# 02 Introduction to Neural Networks
**Adapted from Deep Learning with Pyton by Francois Chollet**

https://github.com/fchollet/deep-learning-with-python-notebooks

In [None]:
# Comment_aditya: I think it will be good to add some more text to the steps carried out

Classify grayscale images of handwritten digits (28 pixels by 28 pixels), into their 10 categories (0 to 9) using the MNIST dataset.

In [1]:
import keras
keras.__version__

Using TensorFlow backend.


'2.2.4'

In [2]:
# load dataset
from keras.datasets import mnist

(train_images, train_labels), (test_images, test_labels) = mnist.load_data()

In [3]:
train_images.shape

(60000, 28, 28)

In [4]:
test_images.shape

(10000, 28, 28)

First we will present our neural network with the training data, `train_images` and `train_labels`. The 
network will then learn to associate images and labels. Finally, we will ask the network to produce predictions for `test_images`, and we 
will verify if these predictions match the labels from `test_labels`.

In [5]:
from keras import models
from keras import layers

network = models.Sequential()
network.add(layers.Dense(512, activation='relu', input_shape=(28 * 28,)))
network.add(layers.Dense(10, activation='softmax'))
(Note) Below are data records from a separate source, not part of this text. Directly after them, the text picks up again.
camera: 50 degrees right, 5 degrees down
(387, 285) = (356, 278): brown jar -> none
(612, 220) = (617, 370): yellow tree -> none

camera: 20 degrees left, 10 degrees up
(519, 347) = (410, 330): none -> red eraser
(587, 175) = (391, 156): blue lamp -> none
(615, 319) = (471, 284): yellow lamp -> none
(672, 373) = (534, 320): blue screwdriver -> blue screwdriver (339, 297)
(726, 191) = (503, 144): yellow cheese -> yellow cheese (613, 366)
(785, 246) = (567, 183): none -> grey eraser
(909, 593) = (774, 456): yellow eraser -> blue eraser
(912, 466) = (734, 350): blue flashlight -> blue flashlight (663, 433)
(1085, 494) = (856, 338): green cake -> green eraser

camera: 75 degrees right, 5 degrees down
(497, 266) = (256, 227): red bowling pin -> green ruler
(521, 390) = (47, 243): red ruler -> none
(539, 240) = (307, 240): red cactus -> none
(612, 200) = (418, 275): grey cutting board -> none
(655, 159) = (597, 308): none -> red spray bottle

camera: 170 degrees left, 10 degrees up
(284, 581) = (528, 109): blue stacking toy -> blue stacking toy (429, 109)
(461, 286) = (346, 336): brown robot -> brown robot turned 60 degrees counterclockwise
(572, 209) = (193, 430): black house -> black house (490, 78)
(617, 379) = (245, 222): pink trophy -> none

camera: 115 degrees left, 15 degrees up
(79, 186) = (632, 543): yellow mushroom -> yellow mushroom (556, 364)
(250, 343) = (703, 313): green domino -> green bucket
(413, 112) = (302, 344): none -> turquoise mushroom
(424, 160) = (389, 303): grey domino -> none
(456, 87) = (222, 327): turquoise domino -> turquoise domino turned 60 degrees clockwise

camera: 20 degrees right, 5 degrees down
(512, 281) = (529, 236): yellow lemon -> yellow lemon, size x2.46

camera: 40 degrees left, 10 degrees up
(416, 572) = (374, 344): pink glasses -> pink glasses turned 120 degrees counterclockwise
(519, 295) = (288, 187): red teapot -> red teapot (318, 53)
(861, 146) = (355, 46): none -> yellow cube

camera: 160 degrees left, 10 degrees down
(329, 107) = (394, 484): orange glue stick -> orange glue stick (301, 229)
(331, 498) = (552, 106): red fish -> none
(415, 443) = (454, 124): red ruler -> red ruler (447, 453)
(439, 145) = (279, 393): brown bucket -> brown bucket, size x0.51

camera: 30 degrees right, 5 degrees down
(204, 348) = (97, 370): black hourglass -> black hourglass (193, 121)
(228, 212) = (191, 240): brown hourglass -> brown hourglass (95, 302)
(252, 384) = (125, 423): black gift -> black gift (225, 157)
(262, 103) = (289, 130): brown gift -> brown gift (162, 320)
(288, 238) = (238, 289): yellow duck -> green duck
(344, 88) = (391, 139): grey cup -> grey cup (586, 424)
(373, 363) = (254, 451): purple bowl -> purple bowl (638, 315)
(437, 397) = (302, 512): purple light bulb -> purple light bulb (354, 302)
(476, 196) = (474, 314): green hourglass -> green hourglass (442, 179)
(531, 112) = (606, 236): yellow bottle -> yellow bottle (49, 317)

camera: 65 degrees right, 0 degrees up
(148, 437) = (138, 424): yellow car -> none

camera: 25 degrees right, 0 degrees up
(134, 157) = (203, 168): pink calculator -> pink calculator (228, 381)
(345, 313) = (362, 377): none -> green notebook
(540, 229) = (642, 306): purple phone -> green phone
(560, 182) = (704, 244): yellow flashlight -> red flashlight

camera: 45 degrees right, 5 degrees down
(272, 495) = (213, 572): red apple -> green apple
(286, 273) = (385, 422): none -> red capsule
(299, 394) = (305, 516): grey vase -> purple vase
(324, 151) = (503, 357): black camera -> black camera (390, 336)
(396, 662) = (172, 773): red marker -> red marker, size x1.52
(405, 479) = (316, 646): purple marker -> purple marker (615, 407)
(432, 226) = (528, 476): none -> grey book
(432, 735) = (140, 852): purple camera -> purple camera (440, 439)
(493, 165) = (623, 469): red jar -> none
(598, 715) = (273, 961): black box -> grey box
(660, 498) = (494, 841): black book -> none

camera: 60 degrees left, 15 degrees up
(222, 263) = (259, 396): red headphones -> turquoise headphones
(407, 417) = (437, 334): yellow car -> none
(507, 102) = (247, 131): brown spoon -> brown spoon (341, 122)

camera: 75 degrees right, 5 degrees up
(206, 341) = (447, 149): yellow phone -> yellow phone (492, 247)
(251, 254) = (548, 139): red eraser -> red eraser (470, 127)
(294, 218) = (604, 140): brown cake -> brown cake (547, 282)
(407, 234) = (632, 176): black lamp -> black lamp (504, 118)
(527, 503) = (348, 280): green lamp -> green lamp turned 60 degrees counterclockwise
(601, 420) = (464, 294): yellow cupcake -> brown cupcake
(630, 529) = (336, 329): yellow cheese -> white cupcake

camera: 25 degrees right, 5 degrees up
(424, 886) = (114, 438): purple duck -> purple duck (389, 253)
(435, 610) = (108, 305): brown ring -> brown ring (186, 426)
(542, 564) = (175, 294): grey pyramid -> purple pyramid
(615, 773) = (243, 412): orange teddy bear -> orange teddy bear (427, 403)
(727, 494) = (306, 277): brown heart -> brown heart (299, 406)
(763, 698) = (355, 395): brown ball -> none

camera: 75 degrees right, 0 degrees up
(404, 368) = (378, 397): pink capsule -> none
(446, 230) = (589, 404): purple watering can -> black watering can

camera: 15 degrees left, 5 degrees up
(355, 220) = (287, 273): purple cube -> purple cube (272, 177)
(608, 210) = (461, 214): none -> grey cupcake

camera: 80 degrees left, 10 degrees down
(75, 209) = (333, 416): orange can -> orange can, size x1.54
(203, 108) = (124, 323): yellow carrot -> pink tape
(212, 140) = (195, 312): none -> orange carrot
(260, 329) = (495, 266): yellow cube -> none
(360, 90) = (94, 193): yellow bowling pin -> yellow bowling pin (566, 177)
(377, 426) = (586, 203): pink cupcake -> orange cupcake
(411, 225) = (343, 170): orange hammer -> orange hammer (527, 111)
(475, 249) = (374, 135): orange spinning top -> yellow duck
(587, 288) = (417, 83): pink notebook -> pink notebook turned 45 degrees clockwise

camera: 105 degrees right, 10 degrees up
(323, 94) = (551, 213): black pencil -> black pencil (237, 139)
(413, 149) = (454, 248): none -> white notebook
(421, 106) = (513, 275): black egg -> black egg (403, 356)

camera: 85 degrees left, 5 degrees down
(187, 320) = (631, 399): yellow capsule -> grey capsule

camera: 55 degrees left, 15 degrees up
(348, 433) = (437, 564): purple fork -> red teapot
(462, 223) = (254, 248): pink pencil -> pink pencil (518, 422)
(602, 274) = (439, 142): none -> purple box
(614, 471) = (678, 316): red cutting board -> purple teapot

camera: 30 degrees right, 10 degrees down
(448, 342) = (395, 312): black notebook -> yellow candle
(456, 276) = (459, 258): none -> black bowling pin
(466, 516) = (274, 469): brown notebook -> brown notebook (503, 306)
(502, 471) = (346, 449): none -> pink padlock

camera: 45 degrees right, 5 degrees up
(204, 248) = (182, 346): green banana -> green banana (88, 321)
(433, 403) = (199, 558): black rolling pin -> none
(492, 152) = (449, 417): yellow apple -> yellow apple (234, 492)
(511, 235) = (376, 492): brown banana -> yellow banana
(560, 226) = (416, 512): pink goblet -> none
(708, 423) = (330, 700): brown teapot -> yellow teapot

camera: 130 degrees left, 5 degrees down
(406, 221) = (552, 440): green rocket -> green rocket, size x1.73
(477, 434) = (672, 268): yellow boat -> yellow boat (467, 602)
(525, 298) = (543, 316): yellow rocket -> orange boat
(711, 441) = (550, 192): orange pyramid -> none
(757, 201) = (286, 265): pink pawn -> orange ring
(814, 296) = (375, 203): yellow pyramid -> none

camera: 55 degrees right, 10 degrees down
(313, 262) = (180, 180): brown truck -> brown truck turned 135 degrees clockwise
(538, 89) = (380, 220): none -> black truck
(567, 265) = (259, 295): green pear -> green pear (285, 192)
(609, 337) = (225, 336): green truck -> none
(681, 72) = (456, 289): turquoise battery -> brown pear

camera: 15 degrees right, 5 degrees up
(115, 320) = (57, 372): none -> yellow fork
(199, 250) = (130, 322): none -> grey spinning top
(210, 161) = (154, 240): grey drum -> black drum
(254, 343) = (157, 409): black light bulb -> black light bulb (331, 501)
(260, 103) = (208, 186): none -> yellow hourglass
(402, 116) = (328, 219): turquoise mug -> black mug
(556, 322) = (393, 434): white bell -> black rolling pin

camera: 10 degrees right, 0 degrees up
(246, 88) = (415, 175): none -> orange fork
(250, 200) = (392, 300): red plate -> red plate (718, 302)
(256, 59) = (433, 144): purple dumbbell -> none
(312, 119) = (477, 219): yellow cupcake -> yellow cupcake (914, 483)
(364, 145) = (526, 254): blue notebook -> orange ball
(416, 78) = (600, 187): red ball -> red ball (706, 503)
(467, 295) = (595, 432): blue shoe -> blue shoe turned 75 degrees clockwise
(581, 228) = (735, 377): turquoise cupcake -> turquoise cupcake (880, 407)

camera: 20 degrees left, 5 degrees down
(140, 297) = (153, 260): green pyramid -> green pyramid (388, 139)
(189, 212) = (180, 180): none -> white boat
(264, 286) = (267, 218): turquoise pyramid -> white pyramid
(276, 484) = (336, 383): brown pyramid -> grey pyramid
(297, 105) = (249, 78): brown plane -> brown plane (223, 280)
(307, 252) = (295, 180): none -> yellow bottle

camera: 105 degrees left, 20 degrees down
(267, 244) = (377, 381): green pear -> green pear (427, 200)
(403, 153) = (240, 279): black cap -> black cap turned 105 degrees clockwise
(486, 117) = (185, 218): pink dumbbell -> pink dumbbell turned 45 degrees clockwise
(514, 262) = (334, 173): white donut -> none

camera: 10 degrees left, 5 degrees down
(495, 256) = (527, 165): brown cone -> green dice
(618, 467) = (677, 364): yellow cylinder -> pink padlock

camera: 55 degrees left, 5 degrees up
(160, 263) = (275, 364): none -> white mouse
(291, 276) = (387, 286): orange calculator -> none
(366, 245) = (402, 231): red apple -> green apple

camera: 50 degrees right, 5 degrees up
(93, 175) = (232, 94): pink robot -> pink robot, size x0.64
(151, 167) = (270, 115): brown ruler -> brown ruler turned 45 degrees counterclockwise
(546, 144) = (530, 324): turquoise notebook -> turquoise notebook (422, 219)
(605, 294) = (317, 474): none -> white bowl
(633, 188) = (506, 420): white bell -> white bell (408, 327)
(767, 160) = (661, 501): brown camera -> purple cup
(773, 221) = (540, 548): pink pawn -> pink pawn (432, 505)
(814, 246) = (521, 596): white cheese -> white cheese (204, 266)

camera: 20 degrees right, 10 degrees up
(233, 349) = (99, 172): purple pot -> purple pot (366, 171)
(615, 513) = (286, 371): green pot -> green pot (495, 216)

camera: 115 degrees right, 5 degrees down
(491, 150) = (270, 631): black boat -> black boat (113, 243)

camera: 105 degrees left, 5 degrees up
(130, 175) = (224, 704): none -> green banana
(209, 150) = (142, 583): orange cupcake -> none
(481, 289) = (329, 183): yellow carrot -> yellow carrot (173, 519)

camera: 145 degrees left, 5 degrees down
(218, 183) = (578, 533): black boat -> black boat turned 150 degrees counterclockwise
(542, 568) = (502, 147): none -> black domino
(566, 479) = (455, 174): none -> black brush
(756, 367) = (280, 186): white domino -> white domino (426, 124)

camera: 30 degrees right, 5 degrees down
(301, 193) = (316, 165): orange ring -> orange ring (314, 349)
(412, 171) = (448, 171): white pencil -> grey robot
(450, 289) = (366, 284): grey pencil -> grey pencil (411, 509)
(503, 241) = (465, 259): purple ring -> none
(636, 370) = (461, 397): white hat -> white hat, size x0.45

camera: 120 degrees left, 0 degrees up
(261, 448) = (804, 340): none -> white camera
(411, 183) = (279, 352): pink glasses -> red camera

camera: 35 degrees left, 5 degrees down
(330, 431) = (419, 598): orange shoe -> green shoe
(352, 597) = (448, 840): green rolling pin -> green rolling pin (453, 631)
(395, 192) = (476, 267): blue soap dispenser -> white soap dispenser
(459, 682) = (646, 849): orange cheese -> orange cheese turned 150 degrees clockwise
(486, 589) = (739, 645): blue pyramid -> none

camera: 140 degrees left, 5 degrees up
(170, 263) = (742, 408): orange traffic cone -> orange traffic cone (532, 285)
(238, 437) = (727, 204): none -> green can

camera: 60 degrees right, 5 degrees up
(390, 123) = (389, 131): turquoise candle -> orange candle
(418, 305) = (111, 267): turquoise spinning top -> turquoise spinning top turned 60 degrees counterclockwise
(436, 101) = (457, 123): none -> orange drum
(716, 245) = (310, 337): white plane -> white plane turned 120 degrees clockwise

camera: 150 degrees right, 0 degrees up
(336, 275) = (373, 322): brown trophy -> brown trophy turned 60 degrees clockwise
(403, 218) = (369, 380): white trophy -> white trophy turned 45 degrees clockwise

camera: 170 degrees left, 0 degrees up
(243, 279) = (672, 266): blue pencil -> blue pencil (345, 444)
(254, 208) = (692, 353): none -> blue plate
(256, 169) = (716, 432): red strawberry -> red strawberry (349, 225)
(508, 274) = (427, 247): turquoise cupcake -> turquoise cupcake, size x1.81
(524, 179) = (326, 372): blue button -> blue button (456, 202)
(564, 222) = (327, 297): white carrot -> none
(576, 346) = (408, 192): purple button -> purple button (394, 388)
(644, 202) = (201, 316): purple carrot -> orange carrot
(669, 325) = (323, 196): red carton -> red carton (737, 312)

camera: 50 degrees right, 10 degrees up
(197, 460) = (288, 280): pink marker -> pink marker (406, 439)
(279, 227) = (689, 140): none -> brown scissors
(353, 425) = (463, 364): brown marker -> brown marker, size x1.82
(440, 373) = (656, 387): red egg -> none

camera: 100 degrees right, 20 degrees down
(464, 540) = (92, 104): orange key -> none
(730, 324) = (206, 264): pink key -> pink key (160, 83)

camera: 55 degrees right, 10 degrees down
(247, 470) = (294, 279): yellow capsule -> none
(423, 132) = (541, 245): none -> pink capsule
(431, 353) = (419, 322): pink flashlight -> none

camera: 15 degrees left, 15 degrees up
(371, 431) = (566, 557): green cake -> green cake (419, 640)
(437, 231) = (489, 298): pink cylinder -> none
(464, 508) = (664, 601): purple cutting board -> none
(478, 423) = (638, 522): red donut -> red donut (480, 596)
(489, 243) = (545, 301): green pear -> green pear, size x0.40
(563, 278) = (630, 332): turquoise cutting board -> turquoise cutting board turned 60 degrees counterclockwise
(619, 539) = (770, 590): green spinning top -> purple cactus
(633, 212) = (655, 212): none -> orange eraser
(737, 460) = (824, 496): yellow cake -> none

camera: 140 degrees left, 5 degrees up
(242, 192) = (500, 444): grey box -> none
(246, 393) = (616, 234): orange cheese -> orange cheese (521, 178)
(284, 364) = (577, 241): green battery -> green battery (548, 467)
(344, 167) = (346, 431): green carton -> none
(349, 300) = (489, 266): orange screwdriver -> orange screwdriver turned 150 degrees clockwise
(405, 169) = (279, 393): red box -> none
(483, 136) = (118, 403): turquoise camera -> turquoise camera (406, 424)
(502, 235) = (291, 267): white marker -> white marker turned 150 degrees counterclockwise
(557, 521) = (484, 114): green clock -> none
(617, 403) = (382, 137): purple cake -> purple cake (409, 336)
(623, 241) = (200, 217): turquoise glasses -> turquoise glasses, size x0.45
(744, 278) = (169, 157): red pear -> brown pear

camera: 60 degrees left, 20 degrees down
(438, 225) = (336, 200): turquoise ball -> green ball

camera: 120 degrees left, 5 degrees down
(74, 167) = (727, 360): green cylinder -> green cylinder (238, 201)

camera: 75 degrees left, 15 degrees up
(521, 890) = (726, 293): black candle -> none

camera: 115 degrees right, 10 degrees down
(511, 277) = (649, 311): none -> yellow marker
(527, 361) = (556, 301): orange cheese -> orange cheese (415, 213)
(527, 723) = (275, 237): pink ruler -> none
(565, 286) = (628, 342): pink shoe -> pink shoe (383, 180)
This network consists of a sequence of two `Dense` layers. 
The second (and last) layer is a 10-way "softmax" layer, which means it will return an array of 10 probability scores (summing to 1). Each 
score will be the probability that the current digit image belongs to one of our 10 digit classes.

To make the network ready for training, we need to pick three more things, as part of "compilation" step:

* **loss function**: the is how the network will be able to measure how good a job it is doing on its training data.
* **optimizer**: this is the mechanism through which the network will update itself based on the data it sees and its loss function.
* **metrics**: to monitor during training and testing. Here we will only care about accuracy (the fraction of the images that were correctly classified).

In [6]:
network.compile(optimizer='rmsprop',
               loss = 'categorical_crossentropy',
               metrics=['accuracy'])

Before training, we will preprocess our data by reshaping it into the shape that the network expects, and scaling it so that all values are in the `[0, 1]` interval. We transform it into a `float32` array of shape `(60000, 28 * 28)` with values between 0 and 1.

In [7]:
train_images = train_images.reshape((60000, 28 * 28))
train_images = train_images.astype('float32') / 255

test_images = test_images.reshape((10000, 28 * 28))
test_images = test_images.astype('float32') / 255

We also need to categorically encode the labels:

In [8]:
from keras.utils import to_categorical

train_labels = to_categorical(train_labels)
test_labels = to_categorical(test_labels)

In [9]:
# training 
network.fit(train_images, train_labels, epochs=5, batch_size=128)

Epoch 1/5
Epoch 2/5
Epoch 3/5
Epoch 4/5
Epoch 5/5


<keras.callbacks.History at 0x7fbb97b2a7f0>

We quickly reach an accuracy of 0.989 on the training data. Let's check that our model performs well on the test set too:

In [10]:
test_loss, test_acc = network.evaluate(test_images, test_labels)
print('test_acc:', test_acc)

test_acc: 0.9812


This gap between training accuracy and test accuracy is an example of "overfitting", 
the fact that machine learning models tend to perform worse on new data than on their training data. 

### Exercise:
Train the network with different epochs numbers and/or different batch sizes.